## Record set
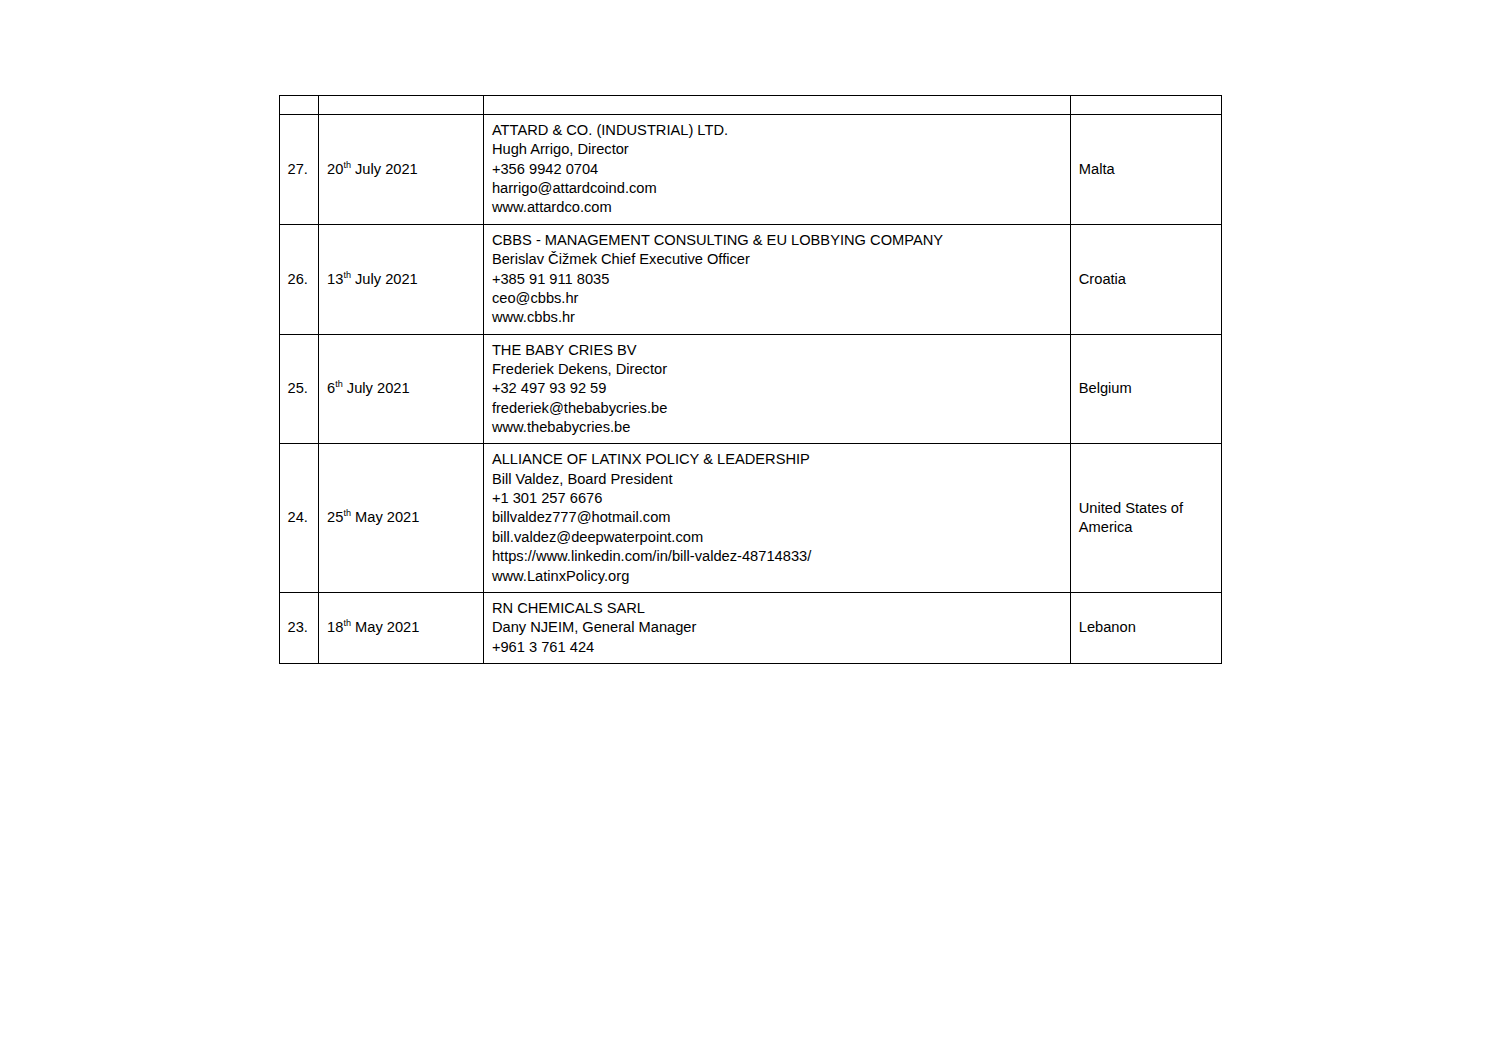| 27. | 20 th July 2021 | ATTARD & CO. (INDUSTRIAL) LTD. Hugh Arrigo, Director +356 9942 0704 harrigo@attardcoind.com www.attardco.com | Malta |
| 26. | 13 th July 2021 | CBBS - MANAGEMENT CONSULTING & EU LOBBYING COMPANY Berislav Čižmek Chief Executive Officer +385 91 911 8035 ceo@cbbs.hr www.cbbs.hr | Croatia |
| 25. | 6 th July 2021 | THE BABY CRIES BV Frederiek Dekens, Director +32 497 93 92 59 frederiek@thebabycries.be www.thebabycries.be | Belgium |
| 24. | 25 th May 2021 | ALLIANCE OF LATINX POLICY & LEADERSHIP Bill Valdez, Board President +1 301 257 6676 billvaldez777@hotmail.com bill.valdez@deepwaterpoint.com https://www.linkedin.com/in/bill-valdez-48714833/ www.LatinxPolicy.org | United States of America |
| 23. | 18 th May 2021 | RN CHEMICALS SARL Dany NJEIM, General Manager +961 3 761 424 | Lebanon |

## Brief
Quote every record above exactly, leaving out the pictures.

## Output for this exercise
| 27. | 20 th July 2021 | ATTARD & CO. (INDUSTRIAL) LTD. Hugh Arrigo, Director +356 9942 0704 harrigo@attardcoind.com www.attardco.com | Malta |
| 26. | 13 th July 2021 | CBBS - MANAGEMENT CONSULTING & EU LOBBYING COMPANY Berislav Čižmek Chief Executive Officer +385 91 911 8035 ceo@cbbs.hr www.cbbs.hr | Croatia |
| 25. | 6 th July 2021 | THE BABY CRIES BV Frederiek Dekens, Director +32 497 93 92 59 frederiek@thebabycries.be www.thebabycries.be | Belgium |
| 24. | 25 th May 2021 | ALLIANCE OF LATINX POLICY & LEADERSHIP Bill Valdez, Board President +1 301 257 6676 billvaldez777@hotmail.com bill.valdez@deepwaterpoint.com https://www.linkedin.com/in/bill-valdez-48714833/ www.LatinxPolicy.org | United States of America |
| 23. | 18 th May 2021 | RN CHEMICALS SARL Dany NJEIM, General Manager +961 3 761 424 | Lebanon |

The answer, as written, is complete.